C P Snow famously crystallised the dichotomy between science and the humanities in his 1959 Rede lecture on “The Two Cultures and the Scientific Revolution” (which was based on an article first published in the New Statesman in 1956). He attacked the British establishment for entrenching a cultural preference for the humanities above science, a schism he saw growing from the roots of Victorian scientific expansion. The gallery supports Snow’s view. Room 18, my favourite, “Art, Invention and Thought: the Romantics” covers that turbulent period covering the late eighteenth and early nineteenth centuries. Here we find the groundbreaking astronomer (and harpsichordist) William Herschel, the inventor of vaccination Dr Edward Jenner, the pioneering chemist Humphrey Davy and the physicist who came up with the first credible depiction of an atom, John Dalton. Opposite Jenner (who also composed poetry) is the portrait of another medically trained sitter, John Keats, who actually swapped medicine for poetry. Wordsworth, Coleridge, Burns, Blake, Clare, Shelley and Byron, all adorn the walls here. The great Mary Shelly has a space too.
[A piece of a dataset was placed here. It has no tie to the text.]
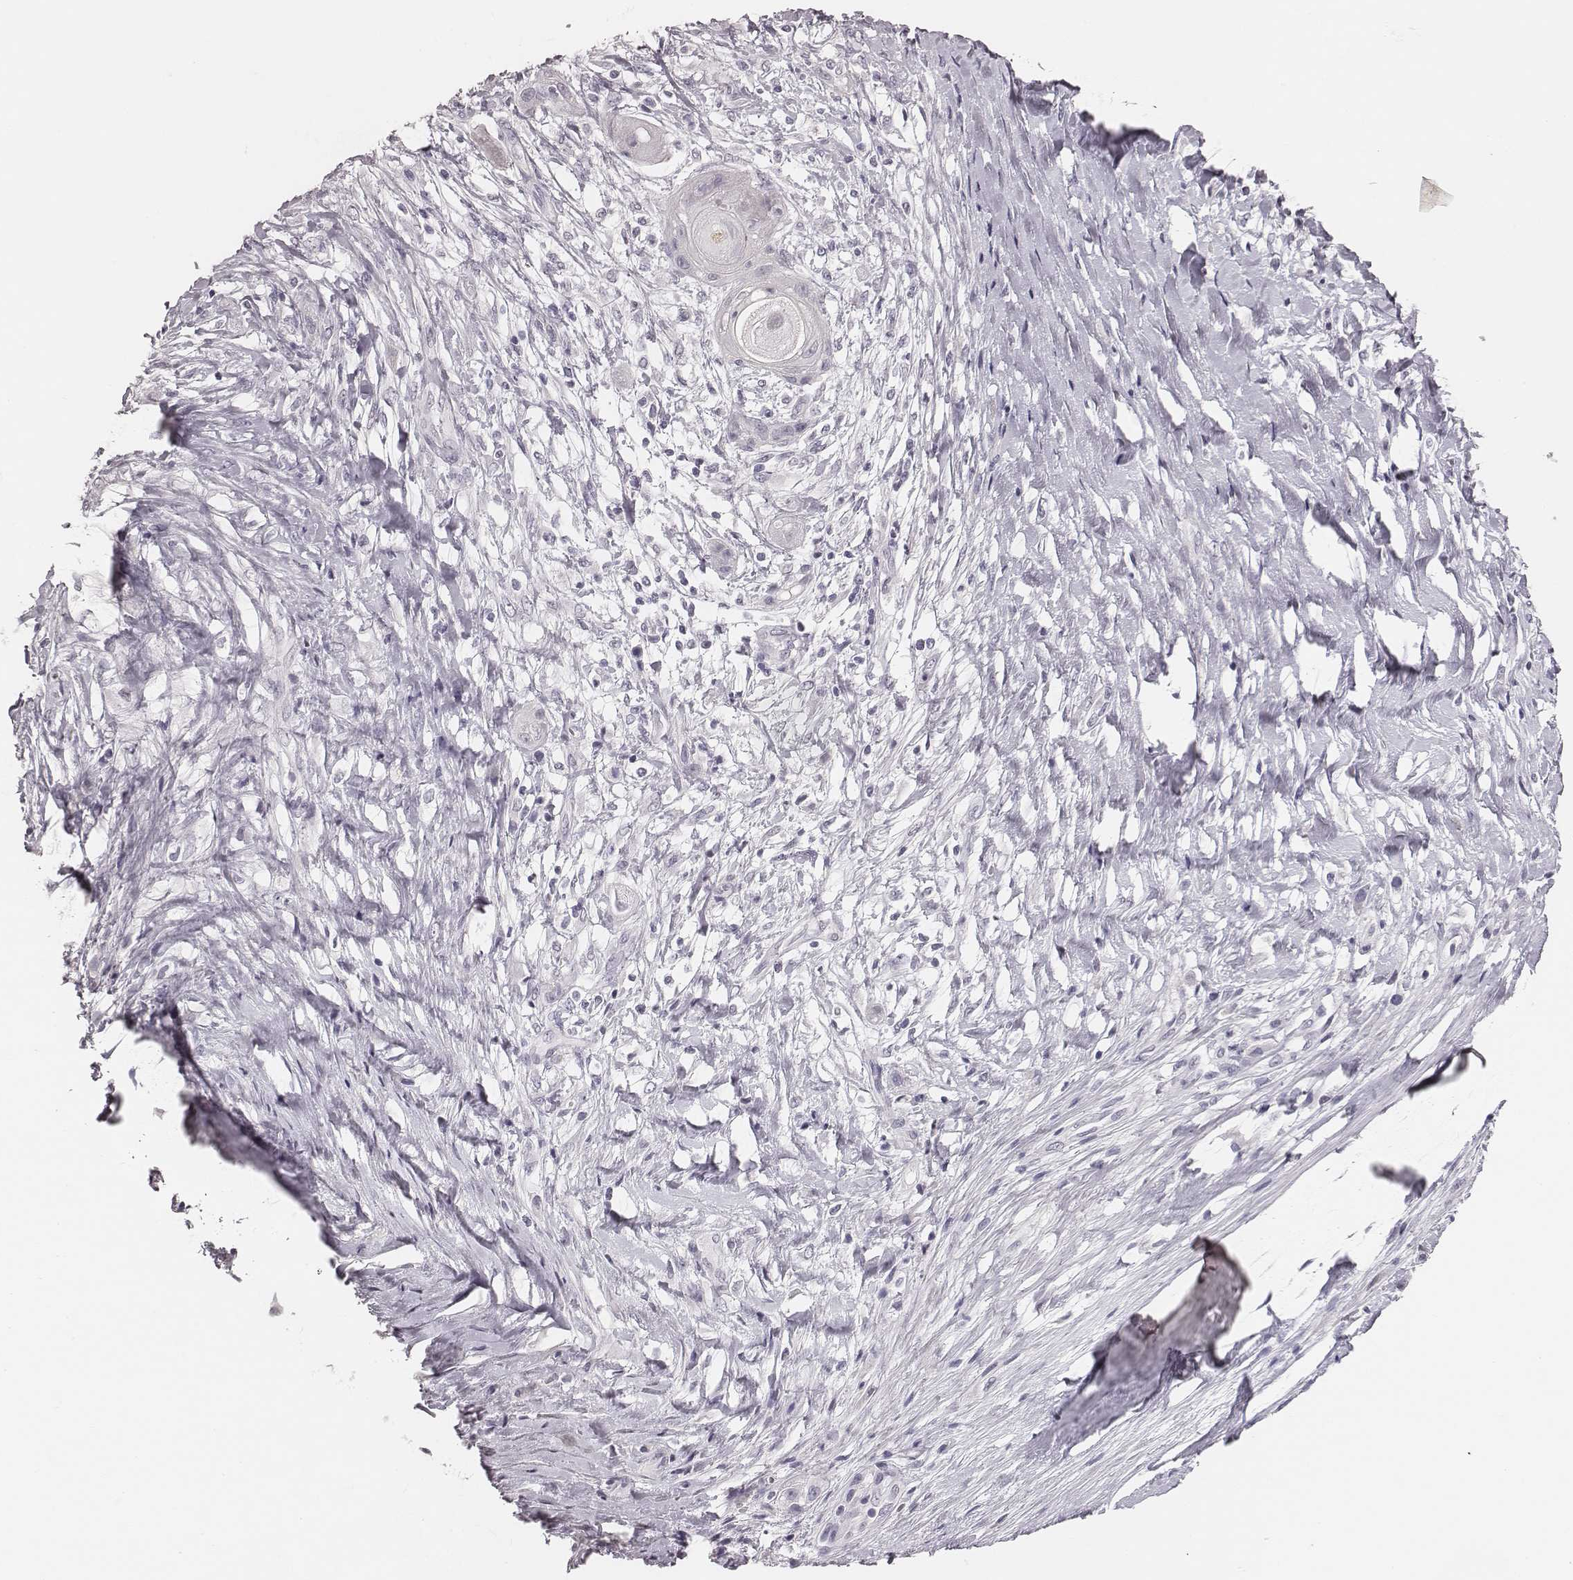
{"staining": {"intensity": "negative", "quantity": "none", "location": "none"}, "tissue": "skin cancer", "cell_type": "Tumor cells", "image_type": "cancer", "snomed": [{"axis": "morphology", "description": "Squamous cell carcinoma, NOS"}, {"axis": "topography", "description": "Skin"}], "caption": "Immunohistochemistry photomicrograph of neoplastic tissue: human skin squamous cell carcinoma stained with DAB (3,3'-diaminobenzidine) exhibits no significant protein positivity in tumor cells.", "gene": "CSHL1", "patient": {"sex": "male", "age": 62}}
She wrote Frankenstein after listening to Davy’s famous lectures on electricity. The early nineteenth century saw the arts and science united in trying to explain the universe.

Room 27, the richest collection of scientists in the building, then brings us the Victorians. The scientists sit alone. Darwin takes pride of place, flanked by his “bull dog” Thomas Huxley. Other giants of Victorian science and invention are present, such as Charles Lyell, Richard Owen, Brunel, Stephenson, Lister and Glasgow’s Lord Kelvin. Inevitably the expansion of science and understanding of the world at this time drove a cultural divide. It’s less clear, however, why the British establishment grasped the humanities to the bosom of its cultural life, whilst shunning science. But as the gallery portrays today, it is a tradition that has stuck. However, surely the NPG however has an opportunity to influence change. All it needs to do is put some more scientists on its walls.